Don't Forget to Remember

We try hard to get away together a few times each year -
it helps us remember why we like each other!

It was midnight when I opened our front door and slipped inside. I was coming back from taking my parents to the airport after their holiday visit, and I was both sad and exhausted. Cold, too - even in Phoenix, it's chilly in late December. Just as I was about to crawl into my side of the bed, I realized my husband was all cozied up in my spot, fast asleep.

Total honesty here: At first I was a tiny bit annoyed. Tom always stays on his own side - what's the deal? I just want be warm and asleep like he is!  Suddenly, a memory flashed in my mind, from our earliest years of marriage.

We were flat broke and working at a church about 80 miles away every weekend. To save money, we kept the central heat off at home and used a small space heater to warm up whichever room we were in. When we came home on Sundays, if we were lucky it would be around 48 degrees inside our tiny house. (Seriously, one weekend our fishbowl froze, along with our beta... but that's another story.)

Needless to say, our house was c-o-l-d when we would first settle in. We'd put the space heater in our bedroom, brush our teeth, jump into pajamas, and head for the covers. It became our tradition: whoever got in bed first would lie in the other person's spot until they got there, to warm it up a little. Then, of course, we'd snuggle and tickle and do all those things newlyweds do when it's 48 degrees in the house at 11pm on a Sunday night and you both work the next day.
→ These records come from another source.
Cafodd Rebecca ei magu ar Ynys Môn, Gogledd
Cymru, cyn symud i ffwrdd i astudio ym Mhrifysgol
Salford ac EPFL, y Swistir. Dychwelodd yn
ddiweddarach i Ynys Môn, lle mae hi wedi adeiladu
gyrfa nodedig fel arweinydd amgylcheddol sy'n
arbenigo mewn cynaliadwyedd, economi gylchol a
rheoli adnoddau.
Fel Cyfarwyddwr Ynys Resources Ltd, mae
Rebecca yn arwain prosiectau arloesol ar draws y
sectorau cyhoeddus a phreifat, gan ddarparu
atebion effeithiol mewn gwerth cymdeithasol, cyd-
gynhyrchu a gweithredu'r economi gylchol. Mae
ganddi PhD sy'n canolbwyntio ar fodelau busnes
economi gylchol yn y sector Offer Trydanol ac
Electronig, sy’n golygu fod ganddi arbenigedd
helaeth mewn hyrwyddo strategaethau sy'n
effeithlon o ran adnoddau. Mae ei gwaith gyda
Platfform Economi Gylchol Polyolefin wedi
Sixteen years later, that same small gesture meant even more to me than it used to on Sunday nights, when loving and putting each other's needs ahead of our own came pretty easily. But throw in some kids, a dog, a few career changes, and a mortgage, and buddy, you'd be safer staying on your side of the bed some nights!

It's in my most important relationships, the ones where I am fully known and accepted, that I can be the most selfish. When people are there for me time and again, I may begin to expect their commitment more than I value it.  Life is busy. It's easy to forget the little things that keep us close - the inside jokes, the loving gestures, the silly traditions.

But those little things are the life of a relationship. They connect us to each other. So my challenge to you is the same as my challenge is to myself...if you really care about someone, don't forget to remember the little things. You'll be glad you did.